戦争の起源・ネアンデルタール人と日本人・9


戦争ばかりしていたら、人の心は恐怖や不安に占領されて鬱状態になってゆく。そして、鬱状態からの解放として戦争が機能してゆく。現在のアメリカもイスラム社会も、そのような構造になっているのではないだろうか。これは、とてもややこしい問題だ。鬱状態は、怒ったり憎んだりして攻撃しようとする衝動を常に抱えている。その衝動を吐き出すこともひとつの解放だろうが、その衝動を自分に向ければ、自分で自分を殺すことになる。自分を殺そうとする衝動があるということは、死ぬことが怖くない、ということであり、人を殺すことができるということでもある。
おそらく4大文明の地域は、いつも戦争をしていないと安定を保てない社会だったのだろう。戦争をしていないと、鬱状態なってしまうし、鬱状態だから勇んで戦争を遂行できる。そのとき躁と鬱はセットの感情になっている。
制度文明の社会で暮らすかぎり、誰もがこの心の動きをどこかしらに抱えて生きてゆくしかないのだが、しかしこれを人間の本性だというべきではない。あくまで制度文明からもたらされる病理的な心の動きなのだ。
鬱病は、自我の病である。それは、自我の拡大がせき止められとき、すなわち既得権益が失われることによって起きてくる。
現代人だって、職という既得権益を失えば鬱状態になるし、若くして人生の頂点を極めた人のその後の人生はきっとしんどいことだろう。いったん贅沢を知ってしまったためにカードローンとかの借金地獄に陥るという話はよく聞く。
バブルの時代を体験した日本人も今、「閉塞感」という言葉とともに一種の鬱状態に陥っている。
どうすればここから抜け出せるかということなど、僕は知らない。ただ、現代の日本社会には、自我の肥大化とか自我の暴走という問題を抱えているのだろうな、と思うばかりだ。まあ、そうやって人類の文明は生まれ、やがて淘汰されていった。戦後の日本社会も、自我の肥大化とともにほとんどトランス状態になりながらバブル景気にたどり着き、今となってはその自我の肥大化によるさまざまな社会病理を抱えてしまっている。
日本列島には、自我を拡張しながら生きてゆくという伝統がない。戦前は一部の人間の自我の暴走に引きずられて戦争に突入していったのだろうが。戦後はもう、日本人全体の自我が肥大化していった。
自我を薄く保つという作法で歴史を歩んできた民族が、戦後にその伝統を捨てて自我の肥大化に邁進してきた。その反動がいまあらわれてきている。
戦後の経済発展とともにいつの間にかもともともと持ち合わせないはずの過大な自我を持ってしまって混乱してしまっているのが現在かもしれない。
いつの間にか、そんな時代になってしまった。日本人は、そういう無防備なところがある。もともと自我が薄い民族だから、自我を抑制する文化も自我を上手に発揮する文化も持っていない。そうして今、いつの間にか抱えこんでしまった過大な自我を持て余しながら混乱している。

作業内容 1:
戦争の起源についての文章で、戦争をしている、または戦争に突入したと書かれている社会や地域はどれですか。すべて挙げてください。
作業内容 2:
戦争の起源についての文章を、最後の段落の後から書き進めてください。

抽出データ:
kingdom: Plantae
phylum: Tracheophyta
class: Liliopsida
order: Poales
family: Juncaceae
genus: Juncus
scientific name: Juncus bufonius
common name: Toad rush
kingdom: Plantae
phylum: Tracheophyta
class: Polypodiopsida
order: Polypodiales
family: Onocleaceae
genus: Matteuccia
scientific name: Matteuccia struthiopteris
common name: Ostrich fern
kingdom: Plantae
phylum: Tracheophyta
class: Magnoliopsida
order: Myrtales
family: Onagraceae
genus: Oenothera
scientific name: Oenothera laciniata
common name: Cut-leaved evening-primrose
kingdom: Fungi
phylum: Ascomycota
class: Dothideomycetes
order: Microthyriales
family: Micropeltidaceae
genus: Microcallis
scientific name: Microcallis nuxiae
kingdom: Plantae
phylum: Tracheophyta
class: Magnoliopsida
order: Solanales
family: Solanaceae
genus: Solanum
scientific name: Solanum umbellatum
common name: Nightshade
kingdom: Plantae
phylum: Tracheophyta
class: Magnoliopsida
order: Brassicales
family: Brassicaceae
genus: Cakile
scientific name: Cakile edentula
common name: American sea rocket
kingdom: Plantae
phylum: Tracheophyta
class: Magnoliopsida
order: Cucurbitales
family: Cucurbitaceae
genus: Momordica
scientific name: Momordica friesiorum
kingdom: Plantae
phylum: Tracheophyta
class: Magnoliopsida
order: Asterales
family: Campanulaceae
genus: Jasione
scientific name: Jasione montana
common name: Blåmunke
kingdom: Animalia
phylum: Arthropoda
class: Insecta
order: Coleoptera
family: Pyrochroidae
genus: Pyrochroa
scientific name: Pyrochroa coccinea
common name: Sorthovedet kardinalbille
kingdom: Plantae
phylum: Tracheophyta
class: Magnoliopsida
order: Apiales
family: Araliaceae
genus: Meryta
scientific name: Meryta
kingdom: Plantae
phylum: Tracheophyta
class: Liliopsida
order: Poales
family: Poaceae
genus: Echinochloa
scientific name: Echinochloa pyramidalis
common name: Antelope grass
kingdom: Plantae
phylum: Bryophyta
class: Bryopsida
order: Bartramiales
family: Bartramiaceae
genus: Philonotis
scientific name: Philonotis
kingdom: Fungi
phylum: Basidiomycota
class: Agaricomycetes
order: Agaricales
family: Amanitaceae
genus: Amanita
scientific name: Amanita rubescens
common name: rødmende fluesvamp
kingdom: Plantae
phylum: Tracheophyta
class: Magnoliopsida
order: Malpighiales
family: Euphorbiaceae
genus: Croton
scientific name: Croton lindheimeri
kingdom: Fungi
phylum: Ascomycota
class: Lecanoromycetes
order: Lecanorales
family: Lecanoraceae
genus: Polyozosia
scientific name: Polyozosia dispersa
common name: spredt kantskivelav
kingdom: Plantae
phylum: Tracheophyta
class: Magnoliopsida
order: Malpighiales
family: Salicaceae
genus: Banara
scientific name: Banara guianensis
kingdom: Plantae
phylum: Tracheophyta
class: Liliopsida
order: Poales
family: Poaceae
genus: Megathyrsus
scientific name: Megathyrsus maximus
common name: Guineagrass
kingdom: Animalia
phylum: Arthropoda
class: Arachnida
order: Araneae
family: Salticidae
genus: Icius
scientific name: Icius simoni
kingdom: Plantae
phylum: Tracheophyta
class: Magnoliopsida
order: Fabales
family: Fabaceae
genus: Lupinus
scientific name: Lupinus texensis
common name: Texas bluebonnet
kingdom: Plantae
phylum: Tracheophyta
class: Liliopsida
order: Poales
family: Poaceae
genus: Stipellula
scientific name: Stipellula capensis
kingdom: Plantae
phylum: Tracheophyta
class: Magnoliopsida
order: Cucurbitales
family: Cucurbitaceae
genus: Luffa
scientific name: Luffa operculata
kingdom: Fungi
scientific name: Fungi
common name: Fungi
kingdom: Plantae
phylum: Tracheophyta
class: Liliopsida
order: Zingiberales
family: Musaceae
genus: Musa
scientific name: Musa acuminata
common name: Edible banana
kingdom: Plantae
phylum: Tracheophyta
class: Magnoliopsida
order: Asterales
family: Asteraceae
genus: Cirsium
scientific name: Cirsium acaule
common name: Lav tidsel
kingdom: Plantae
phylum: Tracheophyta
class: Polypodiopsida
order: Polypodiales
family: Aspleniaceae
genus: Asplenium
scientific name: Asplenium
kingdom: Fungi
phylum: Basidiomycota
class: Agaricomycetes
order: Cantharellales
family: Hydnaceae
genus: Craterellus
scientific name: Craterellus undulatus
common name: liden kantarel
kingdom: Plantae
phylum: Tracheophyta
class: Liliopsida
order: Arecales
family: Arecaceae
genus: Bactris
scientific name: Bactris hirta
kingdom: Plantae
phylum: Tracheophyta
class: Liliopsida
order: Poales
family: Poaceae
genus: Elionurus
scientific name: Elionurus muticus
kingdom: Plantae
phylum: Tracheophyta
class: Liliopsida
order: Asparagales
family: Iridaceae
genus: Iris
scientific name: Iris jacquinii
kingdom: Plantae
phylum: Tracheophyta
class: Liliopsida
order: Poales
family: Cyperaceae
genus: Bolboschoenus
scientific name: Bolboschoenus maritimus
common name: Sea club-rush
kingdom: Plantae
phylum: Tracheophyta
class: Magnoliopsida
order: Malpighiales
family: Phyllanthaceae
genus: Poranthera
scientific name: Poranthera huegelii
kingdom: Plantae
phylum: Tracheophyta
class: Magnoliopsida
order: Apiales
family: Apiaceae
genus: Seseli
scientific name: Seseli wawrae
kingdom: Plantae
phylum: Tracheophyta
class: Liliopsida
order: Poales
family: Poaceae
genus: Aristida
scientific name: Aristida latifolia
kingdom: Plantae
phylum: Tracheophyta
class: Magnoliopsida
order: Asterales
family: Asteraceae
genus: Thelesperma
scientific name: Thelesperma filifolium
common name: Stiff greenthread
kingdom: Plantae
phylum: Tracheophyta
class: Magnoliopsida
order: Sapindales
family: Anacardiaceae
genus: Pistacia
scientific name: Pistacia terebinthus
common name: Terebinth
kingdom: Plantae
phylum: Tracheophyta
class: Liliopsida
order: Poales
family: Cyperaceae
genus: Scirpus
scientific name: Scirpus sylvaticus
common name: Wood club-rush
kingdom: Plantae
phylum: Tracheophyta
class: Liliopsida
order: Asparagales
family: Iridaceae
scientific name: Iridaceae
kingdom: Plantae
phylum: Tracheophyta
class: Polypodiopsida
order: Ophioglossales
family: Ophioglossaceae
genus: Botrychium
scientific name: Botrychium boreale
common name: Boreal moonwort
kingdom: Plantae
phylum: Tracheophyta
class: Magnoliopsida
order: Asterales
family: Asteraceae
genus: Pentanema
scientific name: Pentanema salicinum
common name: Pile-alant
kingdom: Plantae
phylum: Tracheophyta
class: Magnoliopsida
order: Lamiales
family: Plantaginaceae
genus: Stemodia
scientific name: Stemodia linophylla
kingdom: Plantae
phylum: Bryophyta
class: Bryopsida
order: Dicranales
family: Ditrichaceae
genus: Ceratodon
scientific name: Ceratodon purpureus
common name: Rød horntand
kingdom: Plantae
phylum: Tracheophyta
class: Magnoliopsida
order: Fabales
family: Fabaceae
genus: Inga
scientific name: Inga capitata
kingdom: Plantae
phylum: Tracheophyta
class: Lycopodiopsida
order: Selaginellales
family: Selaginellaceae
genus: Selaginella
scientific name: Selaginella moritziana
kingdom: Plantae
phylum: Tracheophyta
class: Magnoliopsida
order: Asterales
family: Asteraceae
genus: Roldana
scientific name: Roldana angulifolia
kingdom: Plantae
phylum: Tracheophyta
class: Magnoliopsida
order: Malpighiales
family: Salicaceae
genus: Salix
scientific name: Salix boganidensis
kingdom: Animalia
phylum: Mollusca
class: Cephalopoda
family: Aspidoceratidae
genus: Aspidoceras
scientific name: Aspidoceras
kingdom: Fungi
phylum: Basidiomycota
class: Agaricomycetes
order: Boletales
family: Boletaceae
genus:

解答 1:
- 現在のアメリカ
- イスラム社会
- 4大文明の地域
- 戦前の日本

解答 2:
民主主義という自我、平等という自我、経済発展という自我……「無常」という世界観で歴史を歩んできた民族が、とにかくまあ、いろいろとややこしい自我を抱えてしまった。
価値に執着する自我、というのだろうか。



この世のすべてのことはどうでもいいことで、生きてあるということ自体がどうでもいいことだ。それでも生きてあれば、心も体も世界や他者と出会って驚きときめくという反応が起こる。どうでもいいことだけど、とにかく心も体も生きるいとなみをしてしまっている。生きてあることはどうでもいいが、生きてあるという事実はもう、変更することも取り消すこともできない……日本列島の伝統としてのそういう感慨を「無常感」という。それは、生きてあることすなわち生命に対する「賛歌」ではなく「嘆き」である。
生きてあることなんかどうでもいいことなのに、われわれは生きてしまっている。そうしてさまざまなことに驚いたりときめいたりかなしんだりしている……まあ人間なら誰の中にもそんな気分があって、そんな気分を共有しながら人と人の関係が生まれ、集団がいとなまれてゆく。
心があり体があれば、どうしてもそういう反応をしてしまう。
これは、日本列島の伝統だというだけの問題ではない。直立二足歩行の開始以来の人類の伝統でもある。
生きてあることの「嘆き」を共有」しているのが人間集団の基礎的なかたちであり、そのようにして原初の人類は二本の足で立ち上がった。その不安定で危険な姿勢は、猿としての生きる能力を喪失した「嘆き」をともなっている。しかしだからこそ、そこから世界や他者に対して豊かにときめいてゆくという心の動きや身体活動も起きてきた。
猿の社会では、たがいに攻撃し合って優劣というか順位の決着をつけてゆく。これは、個体どうしでも群れと群れの関係でも同じである。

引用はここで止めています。